Rows contained in a dataset:
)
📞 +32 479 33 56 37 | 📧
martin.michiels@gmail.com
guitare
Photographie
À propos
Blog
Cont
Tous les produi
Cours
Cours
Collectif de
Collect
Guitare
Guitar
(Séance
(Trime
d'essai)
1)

...

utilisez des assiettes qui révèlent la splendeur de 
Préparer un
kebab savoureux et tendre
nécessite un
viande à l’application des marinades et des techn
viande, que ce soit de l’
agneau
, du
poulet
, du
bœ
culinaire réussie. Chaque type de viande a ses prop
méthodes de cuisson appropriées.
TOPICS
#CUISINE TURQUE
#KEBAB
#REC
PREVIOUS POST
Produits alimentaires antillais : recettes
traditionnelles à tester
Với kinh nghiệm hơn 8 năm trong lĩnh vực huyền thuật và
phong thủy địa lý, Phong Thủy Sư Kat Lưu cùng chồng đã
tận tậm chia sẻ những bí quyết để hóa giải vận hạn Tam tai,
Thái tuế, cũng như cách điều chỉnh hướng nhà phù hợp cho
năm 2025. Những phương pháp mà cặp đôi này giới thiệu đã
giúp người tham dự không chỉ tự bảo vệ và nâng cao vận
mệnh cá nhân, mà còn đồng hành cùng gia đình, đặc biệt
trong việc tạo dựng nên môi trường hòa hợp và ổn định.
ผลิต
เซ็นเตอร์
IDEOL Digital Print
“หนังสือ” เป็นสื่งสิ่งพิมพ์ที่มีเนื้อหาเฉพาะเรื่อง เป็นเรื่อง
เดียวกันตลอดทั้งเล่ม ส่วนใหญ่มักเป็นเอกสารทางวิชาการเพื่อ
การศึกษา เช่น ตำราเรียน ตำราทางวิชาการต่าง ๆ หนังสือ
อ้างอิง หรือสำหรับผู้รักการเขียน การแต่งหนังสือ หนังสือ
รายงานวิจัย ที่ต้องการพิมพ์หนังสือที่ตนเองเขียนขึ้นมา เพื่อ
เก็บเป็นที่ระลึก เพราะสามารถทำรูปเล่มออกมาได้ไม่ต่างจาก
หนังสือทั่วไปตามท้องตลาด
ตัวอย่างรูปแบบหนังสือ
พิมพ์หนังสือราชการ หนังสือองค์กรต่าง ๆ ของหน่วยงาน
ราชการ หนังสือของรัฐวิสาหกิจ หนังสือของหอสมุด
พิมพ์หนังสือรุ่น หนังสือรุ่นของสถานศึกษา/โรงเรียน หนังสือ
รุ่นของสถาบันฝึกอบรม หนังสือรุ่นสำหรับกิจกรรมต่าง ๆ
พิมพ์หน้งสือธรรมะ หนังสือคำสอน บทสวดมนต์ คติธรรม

# Work to complete
Repeat the rows verbatim, from the line with "utilisez des assiettes" up to and including the line with "อ้างอิง หรือสำหรับผู้รักการเขียน การแต่งหนังสือ".

# Output of the exercise
utilisez des assiettes qui révèlent la splendeur de 
Préparer un
kebab savoureux et tendre
nécessite un
viande à l’application des marinades et des techn
viande, que ce soit de l’
agneau
, du
poulet
, du
bœ
culinaire réussie. Chaque type de viande a ses prop
méthodes de cuisson appropriées.
TOPICS
#CUISINE TURQUE
#KEBAB
#REC
PREVIOUS POST
Produits alimentaires antillais : recettes
traditionnelles à tester
Với kinh nghiệm hơn 8 năm trong lĩnh vực huyền thuật và
phong thủy địa lý, Phong Thủy Sư Kat Lưu cùng chồng đã
tận tậm chia sẻ những bí quyết để hóa giải vận hạn Tam tai,
Thái tuế, cũng như cách điều chỉnh hướng nhà phù hợp cho
năm 2025. Những phương pháp mà cặp đôi này giới thiệu đã
giúp người tham dự không chỉ tự bảo vệ và nâng cao vận
mệnh cá nhân, mà còn đồng hành cùng gia đình, đặc biệt
trong việc tạo dựng nên môi trường hòa hợp và ổn định.
ผลิต
เซ็นเตอร์
IDEOL Digital Print
“หนังสือ” เป็นสื่งสิ่งพิมพ์ที่มีเนื้อหาเฉพาะเรื่อง เป็นเรื่อง
เดียวกันตลอดทั้งเล่ม ส่วนใหญ่มักเป็นเอกสารทางวิชาการเพื่อ
การศึกษา เช่น ตำราเรียน ตำราทางวิชาการต่าง ๆ หนังสือ
อ้างอิง หรือสำหรับผู้รักการเขียน การแต่งหนังสือ หนังสือ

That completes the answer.